Cognitive status and ambulatory rehabilitation outcome in geriatric patients
Lutz Vogt, Katja Wieland, Matthias Bach, Heiko Himmelreich, W. Winfried Banzer
Objective: To determine the effect of admission cognitive status on gait and stair climbing rehabilitation outcome in geriatric patients.
Design: Before-after trial.
Subjects: A total of 179 geriatric patients (139 women and 40 men; age range 67–97 years) consecutively admitted to a geriatric inpatient rehabilitation regimen (mean length of stay 28.7 (standard deviation 13.9) days).
Methods: Assessment of admission cognitive status by the Mini-Mental State Examination (MMSE); determination of the ambulatory status before and after rehabilitation by the Performance-Oriented Mobility Assessment (POMA) and standardized judgements about stair climbing ability.

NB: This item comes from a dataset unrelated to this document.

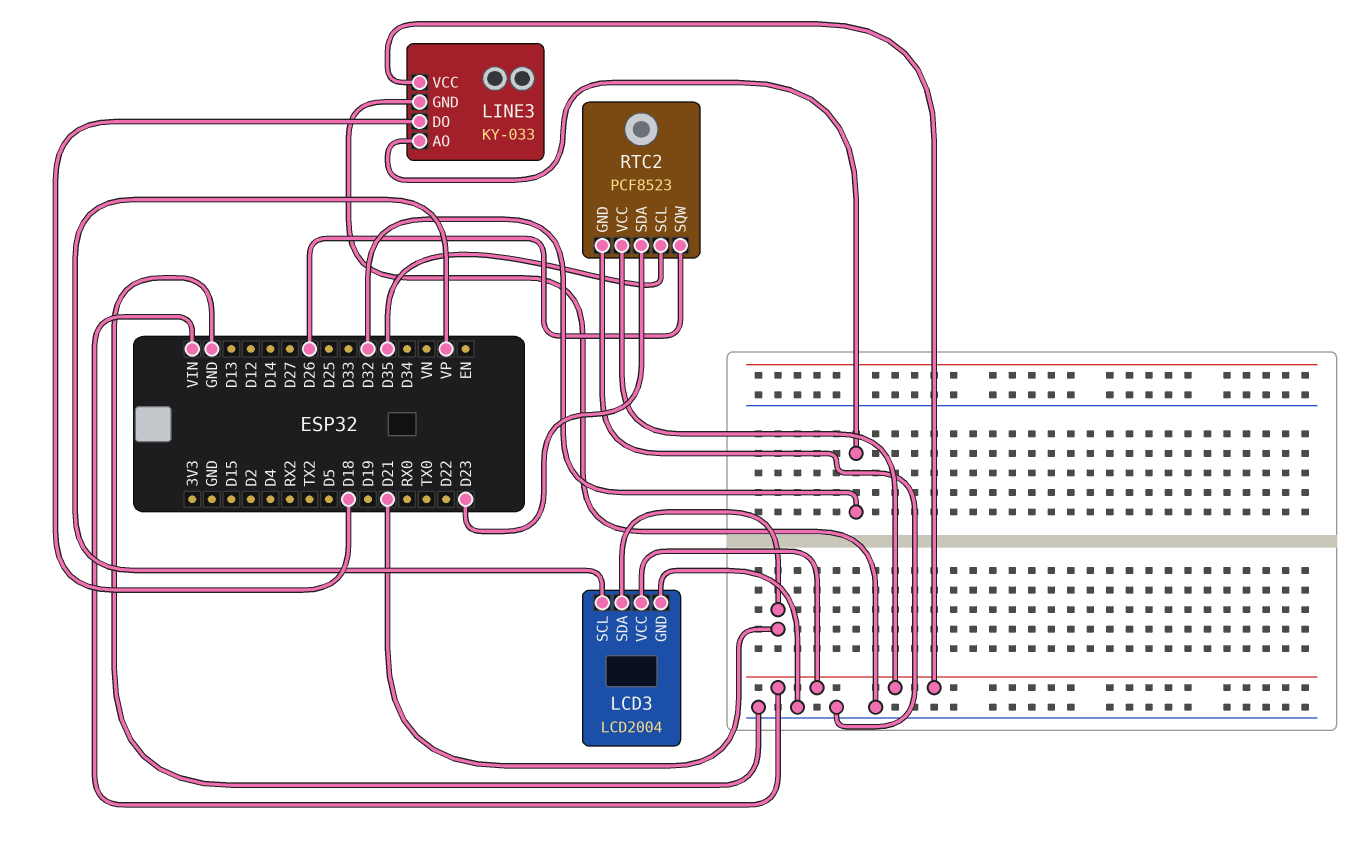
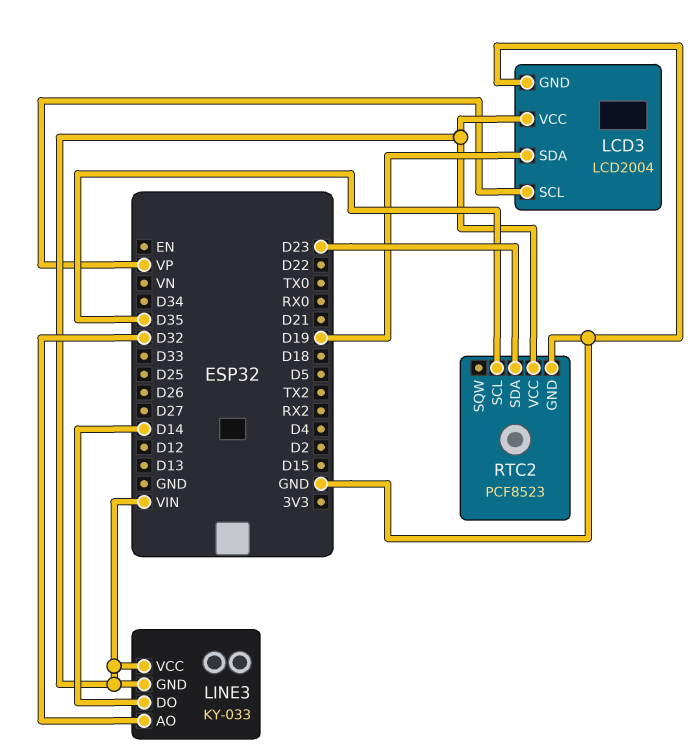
LCD3 pin SDA: D21 -> D19
LINE3 pin DO: D18 -> D14
LINE3 pin GND: GND -> VIN
RTC2 pin SQW: D26 -> none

Results: Approximately two-thirds of the patients demonstrated functional ability improvements in at least 5 points at the individual level during rehabilitation (as measured by the total POMA scale (POMA-T)). However, at rehabilitation discharge cognitively impaired patients still demonstrated a 3.4 times (95% confidence interval=1.4–8.6) higher chance of increased fall risk and only 24% of the cohort was able to negotiate stairs with slight or no limitations.
Conclusion: Although cognitively impaired patients demonstrated an functional overall intervention response comparable with cognitively intact patients the present study evidenced that the geriatric cohort with reduced mental status (MMSE >17) are at greater risk of falling and have a greater need for supervision, both in hospital and at discharge.